Overall, pretty normal. But bless my poor husband on the days I go slightly insane. I am either fine OR totally irritable and weepy for really no reason. So while I have always been a pretty emotional person this has taken that to a whole new level. Praise the Lord for grace within marriage and lots of humility during this process.
CRAVINGS / AVERSIONS
Still totally unable to eat plain chicken or really handle raw chicken to cook with. Your girl can go nuts on some fried chicken just not a plain piece of grilled or baked chicken for whatever reason. I have no cravings whatsoever for Mexican food and also cannot really deal with seafood. So we are eating lots of pasta, sausage instead of chicken and ground beef.
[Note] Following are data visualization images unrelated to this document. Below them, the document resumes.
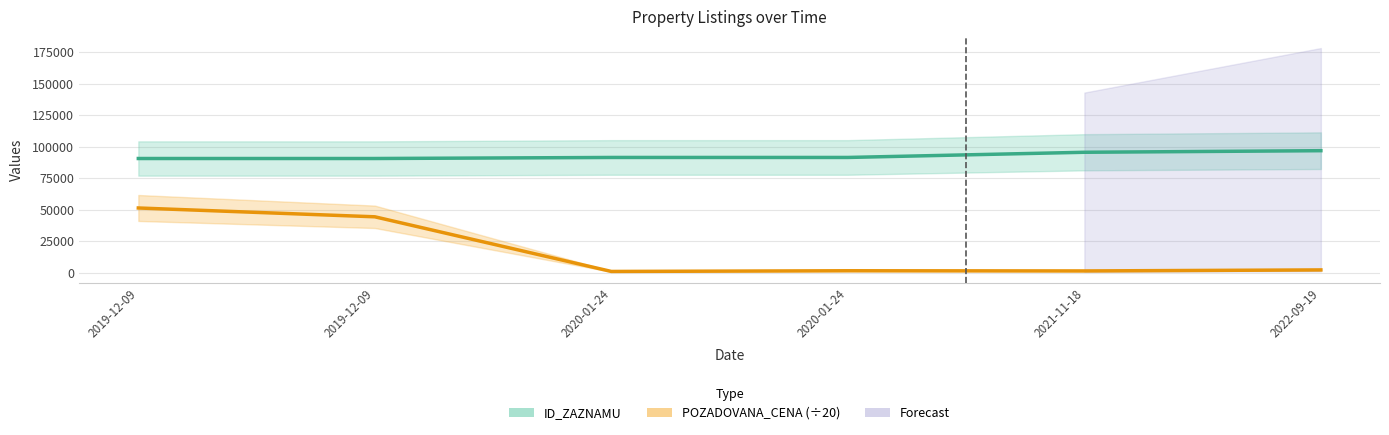

The value of POZADOVANA_CENA (÷20) at 2022-09-19 is 2349. True or false?

True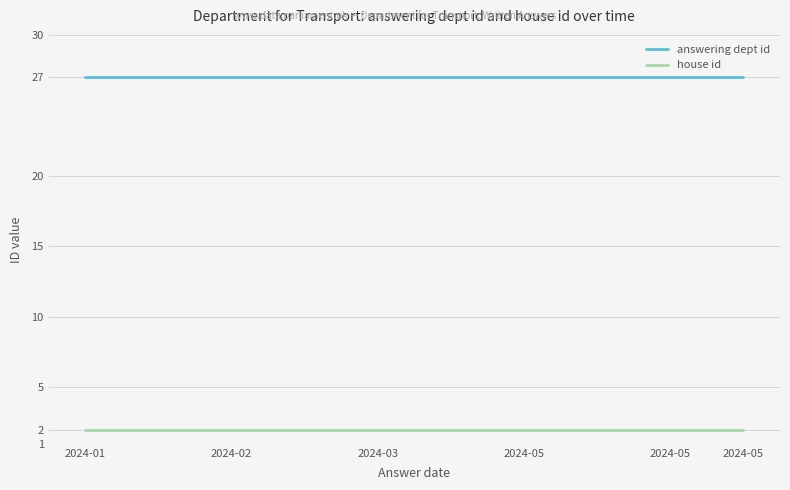

What is the maximum value for answering dept id?

27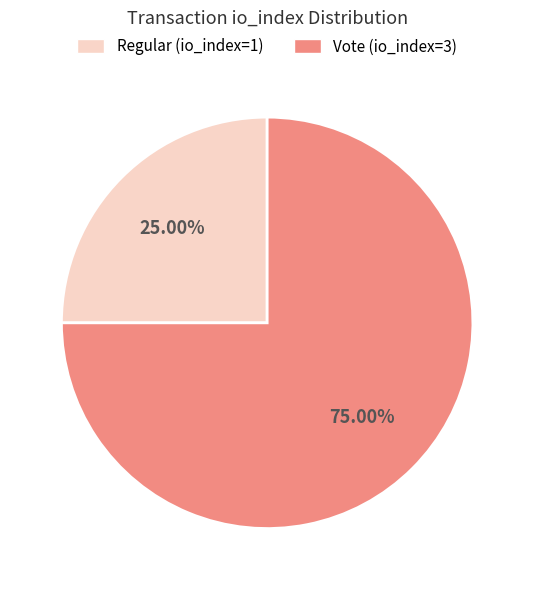

To the nearest percent, what is the difference between the largest and smallest slice percentages?

50%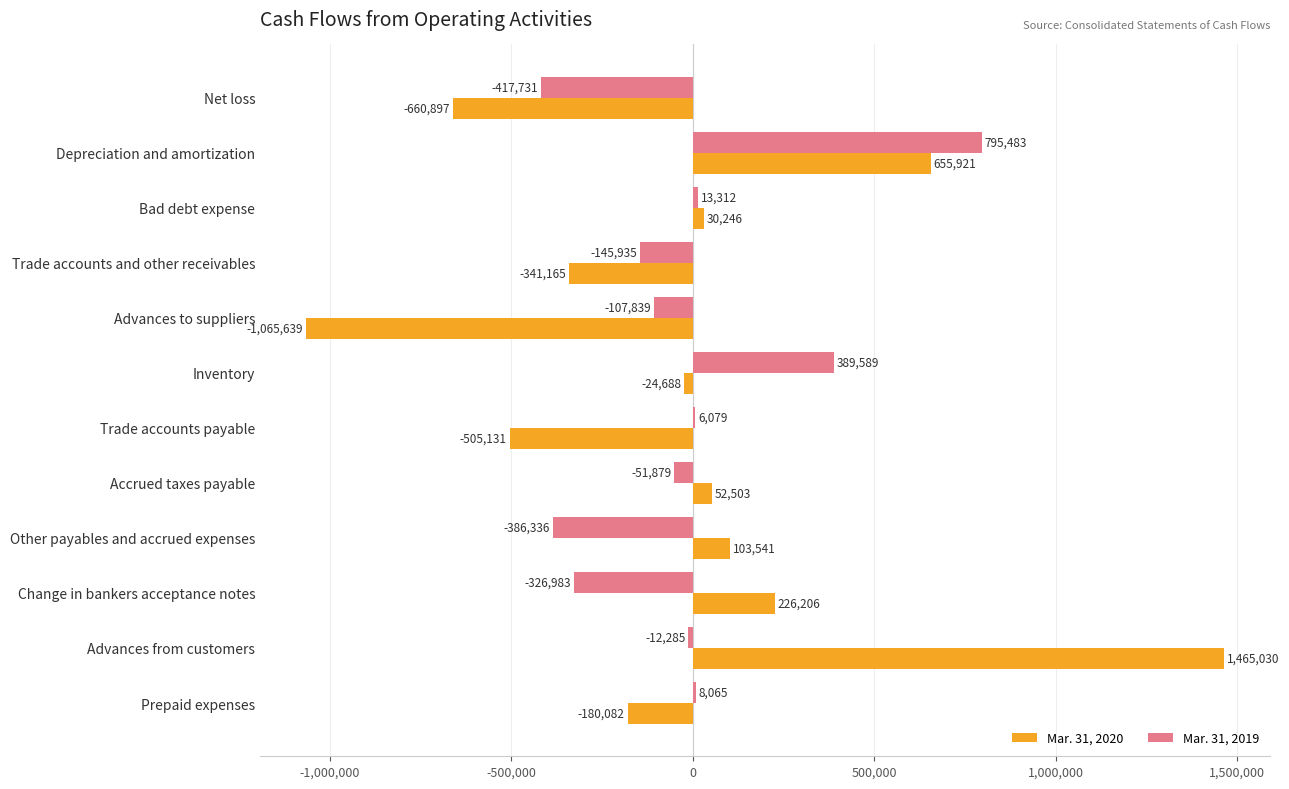

How many values in Mar. 31, 2020 are above zero?

6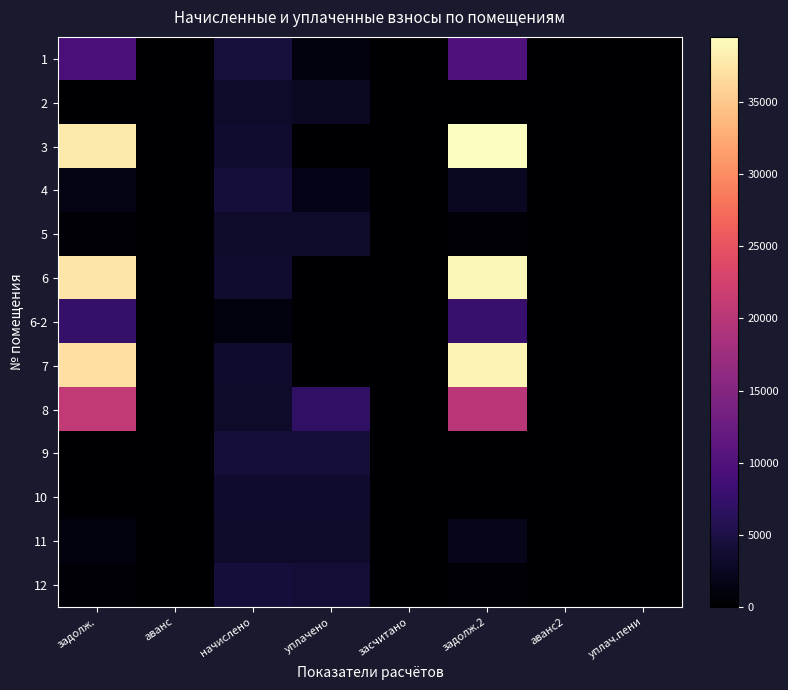

Reading left to right, extract all data points from this chart.

1: задолж.=9139.0	аванс=0.0	начислено=4363.0	уплачено=1200.0	засчитано=0.0	задолж.2=9749.8	аванс2=0.0	уплач.пени=0.0
2: задолж.=0.0	аванс=159.6	начислено=3193.3	уплачено=2720.0	засчитано=0.0	задолж.2=0.0	аванс2=11.3	уплач.пени=0.0
3: задолж.=37844.4	аванс=0.0	начислено=3466.0	уплачено=0.0	засчитано=0.0	задолж.2=39518.6	аванс2=0.0	уплач.пени=0.0
4: задолж.=1457.4	аванс=0.0	начислено=4320.0	уплачено=1774.0	засчитано=0.0	задолж.2=2573.2	аванс2=0.0	уплач.пени=0.0
5: задолж.=485.6	аванс=0.0	начислено=3229.2	уплачено=3201.3	засчитано=0.0	задолж.2=485.6	аванс2=0.0	уплач.пени=22.1
6: задолж.=37374.3	аванс=0.0	начислено=3423.0	уплачено=0.0	засчитано=0.0	задолж.2=39027.7	аванс2=0.0	уплач.пени=0.0
6-2: задолж.=7387.4	аванс=0.0	начислено=1119.5	уплачено=0.0	засчитано=0.0	задолж.2=7849.2	аванс2=0.0	уплач.пени=0.0
7: задолж.=36982.6	аванс=0.0	начислено=3387.1	уплачено=0.0	засчитано=0.0	задолж.2=38618.6	аванс2=0.0	уплач.пени=0.0
8: задолж.=20848.5	аванс=0.0	начислено=3207.7	уплачено=7000.0	засчитано=0.0	задолж.2=20110.5	аванс2=0.0	уплач.пени=0.0
9: задолж.=0.0	аванс=0.0	начислено=4154.9	уплачено=4154.9	засчитано=0.0	задолж.2=0.0	аванс2=0.0	уплач.пени=0.0
10: задолж.=281.1	аванс=0.0	начислено=3365.5	уплачено=3333.6	засчитано=0.0	задолж.2=281.9	аванс2=0.0	уплач.пени=1.8
11: задолж.=1090.5	аванс=0.0	начислено=3207.7	уплачено=3225.4	засчитано=0.0	задолж.2=1919.2	аванс2=0.0	уплач.пени=126.3
12: задолж.=358.8	аванс=0.0	начислено=4305.6	уплачено=3946.8	засчитано=0.0	задолж.2=358.8	аванс2=0.0	уплач.пени=0.0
Cravings have been all the terrible things. Cheeseburgers, cheese fries (especially those from Outback and Steak N Shake), pickles (especially fried), Chick-Fil-A, and Cheetos! So random but all so intense. I have given myself a lot of grace on the eating front, after losing over 20lbs in the first trimester I am letting myself indulge some in what sounds good for now.
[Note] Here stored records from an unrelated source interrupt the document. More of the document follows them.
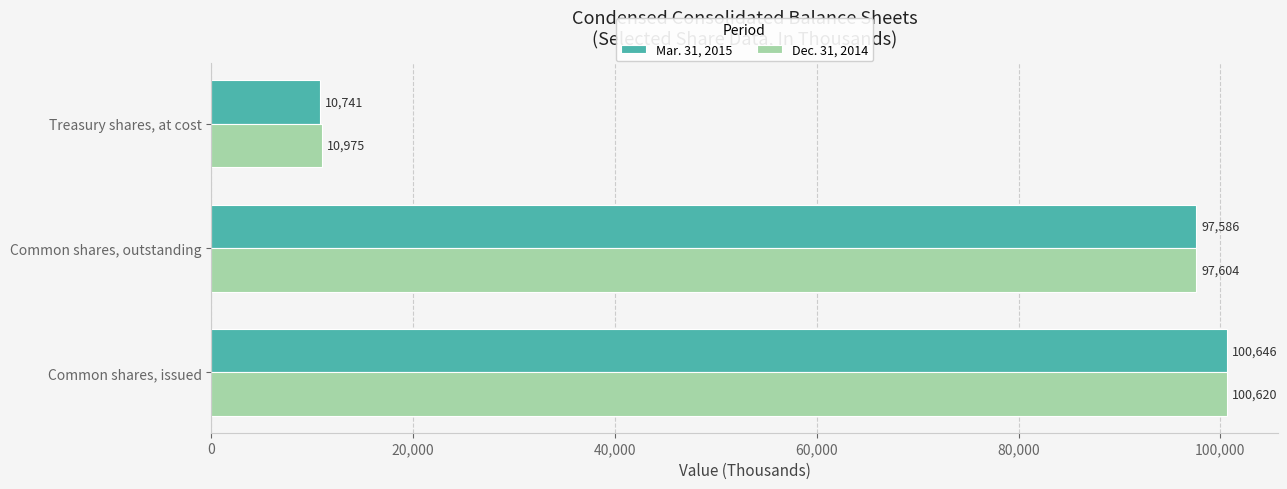

Between Common shares, outstanding and Treasury shares, at cost, which series saw the biggest shift?

Mar. 31, 2015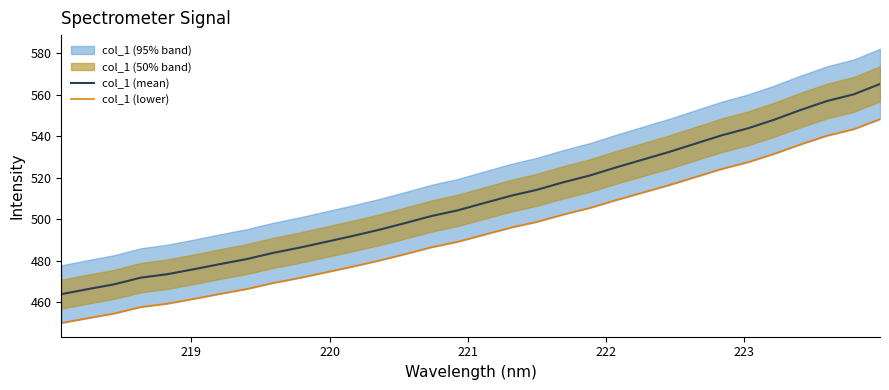

What is the maximum value for col_1 (mean)?

565.3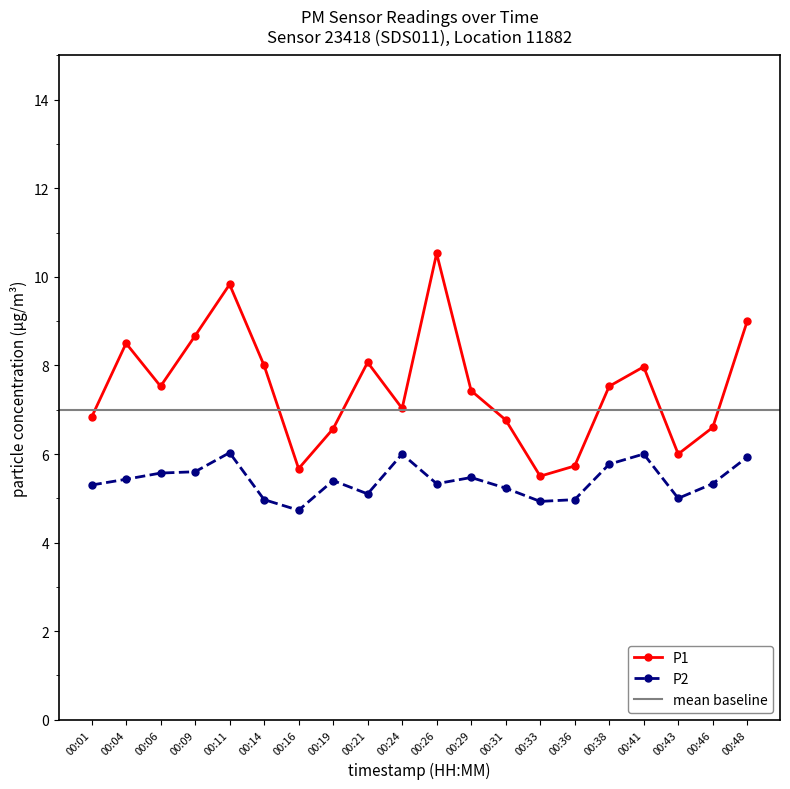

At which category is the sum across all series the highest?

00:11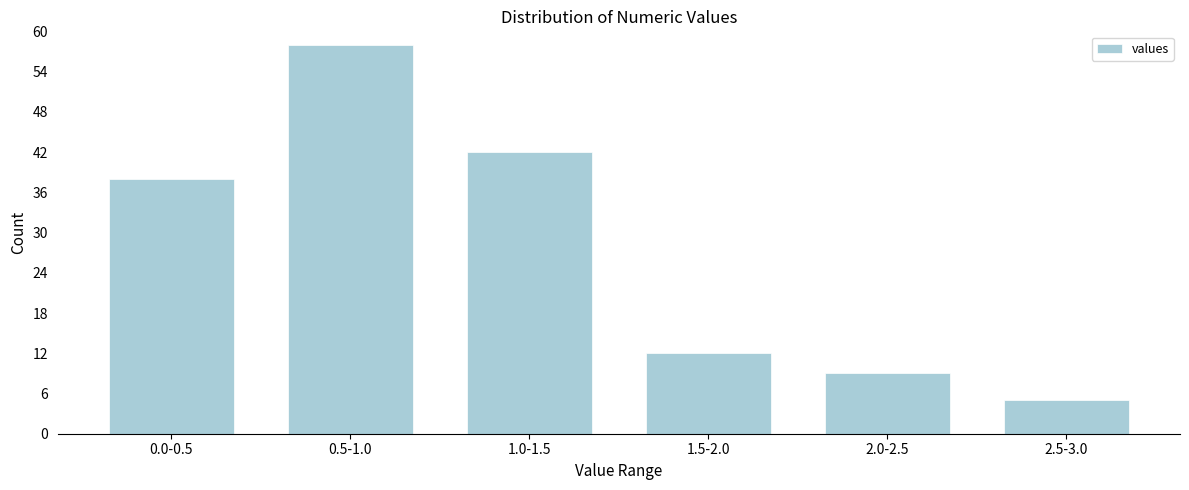

Reading left to right, transcribe all the data shown in this chart.

0.0-0.5=38	0.5-1.0=58	1.0-1.5=42	1.5-2.0=12	2.0-2.5=9	2.5-3.0=5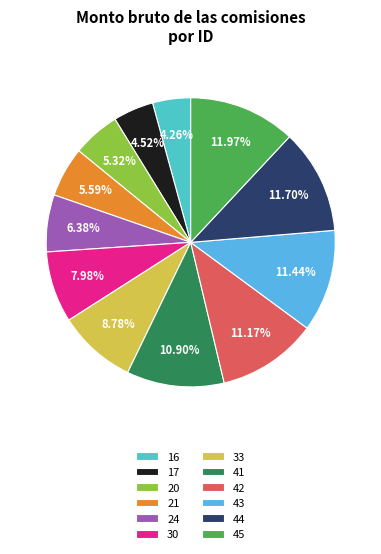

What percentage is the 30 slice, to the nearest percent?

8%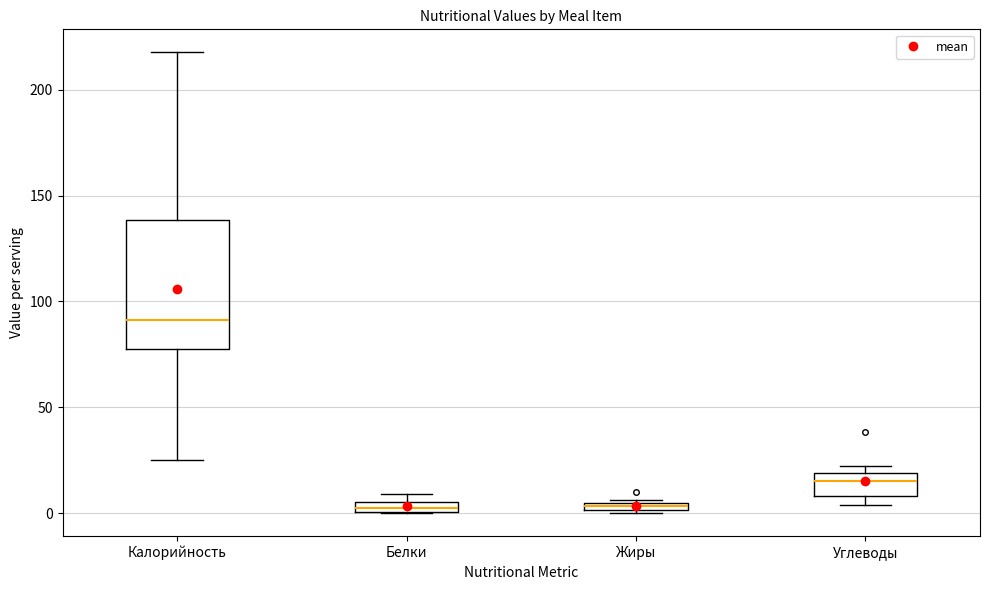

Where is the upper edge of the box for Жиры on the y-axis? The values are not printed on the chart, so give them approximately, as read against the axis.

5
Like previously mentioned...all the girl things. I spend more time than I care to admit drooling over baby girl clothes and hair bows. I have found so much joy in designing Caroline's nursery and putting together our registry. Both tasks were overwhelming but I am happy with our decisions and more eager than ever to begin making some purchases and working on the nursery. You can view our registry here.
MOST LOOKING FORWARD TO
First and foremost I am most looking forward to having our house renovation at a stopping point. We are getting so close and Ben has worked so hard the last several months. We really just lack getting the butcher block top for the island cut and installed (we being BEN 100%) and then laying down all our hardwood floors. So I am hoping we will be done by April and able to turn our attention to the nursery at that point.
I am also looking forward to begin to make more purchases and check things off the list. So far our only big purchase has been the crib. So I cannot wait to begin really knocking some of the bigger things off our list.